Bounding box coordinate data:

________________________

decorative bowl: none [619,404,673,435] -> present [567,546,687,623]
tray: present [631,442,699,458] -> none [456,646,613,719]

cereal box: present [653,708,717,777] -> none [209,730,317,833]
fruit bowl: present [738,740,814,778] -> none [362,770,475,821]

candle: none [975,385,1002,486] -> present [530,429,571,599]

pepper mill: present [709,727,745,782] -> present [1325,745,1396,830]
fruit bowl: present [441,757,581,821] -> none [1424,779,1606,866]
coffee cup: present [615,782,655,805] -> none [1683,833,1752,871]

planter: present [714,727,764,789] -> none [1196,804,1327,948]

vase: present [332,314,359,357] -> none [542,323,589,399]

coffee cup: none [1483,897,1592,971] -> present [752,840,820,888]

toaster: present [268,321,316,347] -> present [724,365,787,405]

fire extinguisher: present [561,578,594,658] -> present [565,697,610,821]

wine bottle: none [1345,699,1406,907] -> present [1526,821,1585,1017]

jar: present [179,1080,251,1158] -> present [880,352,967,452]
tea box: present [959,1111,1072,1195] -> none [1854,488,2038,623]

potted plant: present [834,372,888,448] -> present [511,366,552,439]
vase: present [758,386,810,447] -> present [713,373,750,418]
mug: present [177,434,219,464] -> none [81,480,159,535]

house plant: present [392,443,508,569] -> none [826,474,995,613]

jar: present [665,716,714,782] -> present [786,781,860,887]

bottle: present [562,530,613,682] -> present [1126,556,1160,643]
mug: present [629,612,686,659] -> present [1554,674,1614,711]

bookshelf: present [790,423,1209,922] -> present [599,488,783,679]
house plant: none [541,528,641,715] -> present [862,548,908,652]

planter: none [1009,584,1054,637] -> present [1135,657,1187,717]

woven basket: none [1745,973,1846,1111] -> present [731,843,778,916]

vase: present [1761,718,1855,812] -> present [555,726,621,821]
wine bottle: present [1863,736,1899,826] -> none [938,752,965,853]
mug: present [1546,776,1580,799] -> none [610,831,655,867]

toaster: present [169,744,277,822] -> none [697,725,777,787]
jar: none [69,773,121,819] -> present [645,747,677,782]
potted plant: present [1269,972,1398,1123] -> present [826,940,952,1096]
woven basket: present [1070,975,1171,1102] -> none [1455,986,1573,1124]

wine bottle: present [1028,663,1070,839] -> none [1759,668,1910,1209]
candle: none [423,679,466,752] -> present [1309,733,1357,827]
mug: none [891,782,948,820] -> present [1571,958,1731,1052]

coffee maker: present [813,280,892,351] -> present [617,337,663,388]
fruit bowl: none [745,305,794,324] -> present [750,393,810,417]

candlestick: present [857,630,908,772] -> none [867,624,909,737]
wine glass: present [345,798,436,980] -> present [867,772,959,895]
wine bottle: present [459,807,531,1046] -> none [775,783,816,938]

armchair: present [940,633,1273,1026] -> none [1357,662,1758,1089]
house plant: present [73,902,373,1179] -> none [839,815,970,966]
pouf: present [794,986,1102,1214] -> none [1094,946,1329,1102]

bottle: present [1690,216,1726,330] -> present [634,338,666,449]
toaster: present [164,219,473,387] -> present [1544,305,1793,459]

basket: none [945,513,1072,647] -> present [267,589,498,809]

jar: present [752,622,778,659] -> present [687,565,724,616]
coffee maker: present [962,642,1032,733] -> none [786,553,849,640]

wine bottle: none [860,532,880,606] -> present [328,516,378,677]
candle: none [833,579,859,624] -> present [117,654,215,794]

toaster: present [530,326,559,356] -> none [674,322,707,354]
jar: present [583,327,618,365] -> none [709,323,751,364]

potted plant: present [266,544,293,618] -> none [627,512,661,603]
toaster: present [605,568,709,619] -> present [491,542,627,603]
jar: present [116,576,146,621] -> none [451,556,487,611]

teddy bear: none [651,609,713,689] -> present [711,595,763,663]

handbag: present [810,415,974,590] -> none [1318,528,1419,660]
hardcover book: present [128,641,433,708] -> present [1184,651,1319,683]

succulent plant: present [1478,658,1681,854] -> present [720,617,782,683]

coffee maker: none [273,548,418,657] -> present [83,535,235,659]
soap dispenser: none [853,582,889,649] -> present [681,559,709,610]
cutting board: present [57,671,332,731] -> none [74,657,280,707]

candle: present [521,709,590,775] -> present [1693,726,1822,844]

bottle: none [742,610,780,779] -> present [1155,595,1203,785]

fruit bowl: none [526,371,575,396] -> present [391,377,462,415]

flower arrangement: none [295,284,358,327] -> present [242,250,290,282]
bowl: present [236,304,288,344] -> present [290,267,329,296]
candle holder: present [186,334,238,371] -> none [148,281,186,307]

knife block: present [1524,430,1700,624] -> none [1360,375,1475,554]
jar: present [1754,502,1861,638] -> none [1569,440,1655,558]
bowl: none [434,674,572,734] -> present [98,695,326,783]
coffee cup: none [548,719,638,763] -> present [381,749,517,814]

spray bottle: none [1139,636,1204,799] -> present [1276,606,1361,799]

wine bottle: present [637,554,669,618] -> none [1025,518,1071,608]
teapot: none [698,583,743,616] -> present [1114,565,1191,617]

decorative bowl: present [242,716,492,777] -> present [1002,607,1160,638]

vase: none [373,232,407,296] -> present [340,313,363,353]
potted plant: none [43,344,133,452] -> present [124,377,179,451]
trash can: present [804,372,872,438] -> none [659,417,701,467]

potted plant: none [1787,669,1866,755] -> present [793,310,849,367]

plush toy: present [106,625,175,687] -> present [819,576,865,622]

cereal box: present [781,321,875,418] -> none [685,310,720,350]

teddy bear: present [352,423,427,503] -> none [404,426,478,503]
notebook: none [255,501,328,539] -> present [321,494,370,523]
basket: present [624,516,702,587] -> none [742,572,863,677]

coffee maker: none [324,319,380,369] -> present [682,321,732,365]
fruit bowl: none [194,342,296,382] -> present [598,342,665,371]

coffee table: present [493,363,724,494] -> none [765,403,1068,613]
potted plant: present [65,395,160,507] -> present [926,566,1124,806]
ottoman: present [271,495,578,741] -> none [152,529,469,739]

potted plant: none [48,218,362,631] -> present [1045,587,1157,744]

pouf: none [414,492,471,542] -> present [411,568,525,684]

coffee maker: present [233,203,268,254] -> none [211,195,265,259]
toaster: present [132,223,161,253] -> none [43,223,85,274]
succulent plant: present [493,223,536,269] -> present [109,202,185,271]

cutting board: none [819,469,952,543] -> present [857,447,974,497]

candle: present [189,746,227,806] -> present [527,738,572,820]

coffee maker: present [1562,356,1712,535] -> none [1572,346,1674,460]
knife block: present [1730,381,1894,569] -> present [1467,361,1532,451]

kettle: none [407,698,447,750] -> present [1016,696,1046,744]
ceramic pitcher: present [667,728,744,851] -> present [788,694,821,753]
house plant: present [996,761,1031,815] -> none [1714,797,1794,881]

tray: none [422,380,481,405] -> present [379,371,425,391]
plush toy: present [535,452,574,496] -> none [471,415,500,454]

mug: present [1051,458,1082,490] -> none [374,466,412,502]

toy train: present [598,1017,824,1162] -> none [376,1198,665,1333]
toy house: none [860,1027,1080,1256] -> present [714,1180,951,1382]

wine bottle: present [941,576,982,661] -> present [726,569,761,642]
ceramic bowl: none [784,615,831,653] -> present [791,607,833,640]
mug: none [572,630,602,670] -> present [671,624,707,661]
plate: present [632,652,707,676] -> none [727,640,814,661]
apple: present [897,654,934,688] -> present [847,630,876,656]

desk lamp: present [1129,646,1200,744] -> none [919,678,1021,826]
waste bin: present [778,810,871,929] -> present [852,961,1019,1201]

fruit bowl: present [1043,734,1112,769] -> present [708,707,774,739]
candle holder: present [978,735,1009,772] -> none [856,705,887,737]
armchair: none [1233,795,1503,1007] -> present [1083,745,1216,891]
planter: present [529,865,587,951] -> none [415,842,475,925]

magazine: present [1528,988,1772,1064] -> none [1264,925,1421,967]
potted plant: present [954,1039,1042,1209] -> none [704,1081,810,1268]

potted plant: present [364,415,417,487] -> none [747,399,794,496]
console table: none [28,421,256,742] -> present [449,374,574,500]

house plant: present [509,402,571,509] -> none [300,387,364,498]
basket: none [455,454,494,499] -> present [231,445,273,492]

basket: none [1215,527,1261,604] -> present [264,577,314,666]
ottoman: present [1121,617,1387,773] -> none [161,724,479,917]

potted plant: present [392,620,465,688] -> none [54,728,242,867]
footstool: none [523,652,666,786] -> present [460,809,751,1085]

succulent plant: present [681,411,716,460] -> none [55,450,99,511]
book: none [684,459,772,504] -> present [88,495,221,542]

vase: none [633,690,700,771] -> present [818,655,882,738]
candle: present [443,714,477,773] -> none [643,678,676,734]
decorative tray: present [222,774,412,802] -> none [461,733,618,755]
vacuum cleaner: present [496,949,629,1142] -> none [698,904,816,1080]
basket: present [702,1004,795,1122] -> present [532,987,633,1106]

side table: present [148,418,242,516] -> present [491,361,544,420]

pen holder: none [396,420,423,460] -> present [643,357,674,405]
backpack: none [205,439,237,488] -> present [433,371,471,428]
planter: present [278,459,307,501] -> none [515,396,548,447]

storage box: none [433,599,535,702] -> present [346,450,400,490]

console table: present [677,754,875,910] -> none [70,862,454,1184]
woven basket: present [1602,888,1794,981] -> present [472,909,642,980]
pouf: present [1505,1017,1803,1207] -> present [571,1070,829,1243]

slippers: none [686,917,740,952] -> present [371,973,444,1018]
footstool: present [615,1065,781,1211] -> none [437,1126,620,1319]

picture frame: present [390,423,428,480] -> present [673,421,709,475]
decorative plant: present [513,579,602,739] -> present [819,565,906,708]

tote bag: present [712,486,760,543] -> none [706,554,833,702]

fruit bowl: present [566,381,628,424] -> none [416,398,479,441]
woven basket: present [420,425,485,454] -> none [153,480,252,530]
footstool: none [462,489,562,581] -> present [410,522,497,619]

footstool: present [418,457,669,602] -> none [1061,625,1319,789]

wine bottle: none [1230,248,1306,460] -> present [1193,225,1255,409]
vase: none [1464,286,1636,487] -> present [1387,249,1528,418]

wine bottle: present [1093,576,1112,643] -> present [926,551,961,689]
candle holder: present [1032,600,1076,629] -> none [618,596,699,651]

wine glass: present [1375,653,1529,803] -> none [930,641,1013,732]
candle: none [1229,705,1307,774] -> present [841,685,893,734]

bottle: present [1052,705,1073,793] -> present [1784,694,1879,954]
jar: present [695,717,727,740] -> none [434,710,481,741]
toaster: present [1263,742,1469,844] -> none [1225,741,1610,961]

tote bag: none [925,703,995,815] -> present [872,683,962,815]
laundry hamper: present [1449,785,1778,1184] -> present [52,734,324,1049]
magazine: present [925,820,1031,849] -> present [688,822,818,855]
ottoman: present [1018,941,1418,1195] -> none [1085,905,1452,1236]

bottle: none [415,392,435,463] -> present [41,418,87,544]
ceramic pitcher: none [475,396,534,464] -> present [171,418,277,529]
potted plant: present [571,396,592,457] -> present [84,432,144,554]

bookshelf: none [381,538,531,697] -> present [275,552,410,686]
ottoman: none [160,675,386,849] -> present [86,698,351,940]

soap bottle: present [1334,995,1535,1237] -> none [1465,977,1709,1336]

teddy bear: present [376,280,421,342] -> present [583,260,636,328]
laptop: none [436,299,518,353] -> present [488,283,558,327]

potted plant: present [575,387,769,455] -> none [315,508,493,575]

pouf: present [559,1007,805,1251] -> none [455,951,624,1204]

________________________

What the exercise asks:
Take exactly the lines from the one containing "basket: none [1215,527,1261,604]" through the one containing "wine bottle: present [1093,576,1112,643]" in the data above, and output them with nothing added.

Answer area:
basket: none [1215,527,1261,604] -> present [264,577,314,666]
ottoman: present [1121,617,1387,773] -> none [161,724,479,917]

potted plant: present [392,620,465,688] -> none [54,728,242,867]
footstool: none [523,652,666,786] -> present [460,809,751,1085]

succulent plant: present [681,411,716,460] -> none [55,450,99,511]
book: none [684,459,772,504] -> present [88,495,221,542]

vase: none [633,690,700,771] -> present [818,655,882,738]
candle: present [443,714,477,773] -> none [643,678,676,734]
decorative tray: present [222,774,412,802] -> none [461,733,618,755]
vacuum cleaner: present [496,949,629,1142] -> none [698,904,816,1080]
basket: present [702,1004,795,1122] -> present [532,987,633,1106]

side table: present [148,418,242,516] -> present [491,361,544,420]

pen holder: none [396,420,423,460] -> present [643,357,674,405]
backpack: none [205,439,237,488] -> present [433,371,471,428]
planter: present [278,459,307,501] -> none [515,396,548,447]

storage box: none [433,599,535,702] -> present [346,450,400,490]

console table: present [677,754,875,910] -> none [70,862,454,1184]
woven basket: present [1602,888,1794,981] -> present [472,909,642,980]
pouf: present [1505,1017,1803,1207] -> present [571,1070,829,1243]

slippers: none [686,917,740,952] -> present [371,973,444,1018]
footstool: present [615,1065,781,1211] -> none [437,1126,620,1319]

picture frame: present [390,423,428,480] -> present [673,421,709,475]
decorative plant: present [513,579,602,739] -> present [819,565,906,708]

tote bag: present [712,486,760,543] -> none [706,554,833,702]

fruit bowl: present [566,381,628,424] -> none [416,398,479,441]
woven basket: present [420,425,485,454] -> none [153,480,252,530]
footstool: none [462,489,562,581] -> present [410,522,497,619]

footstool: present [418,457,669,602] -> none [1061,625,1319,789]

wine bottle: none [1230,248,1306,460] -> present [1193,225,1255,409]
vase: none [1464,286,1636,487] -> present [1387,249,1528,418]

wine bottle: present [1093,576,1112,643] -> present [926,551,961,689]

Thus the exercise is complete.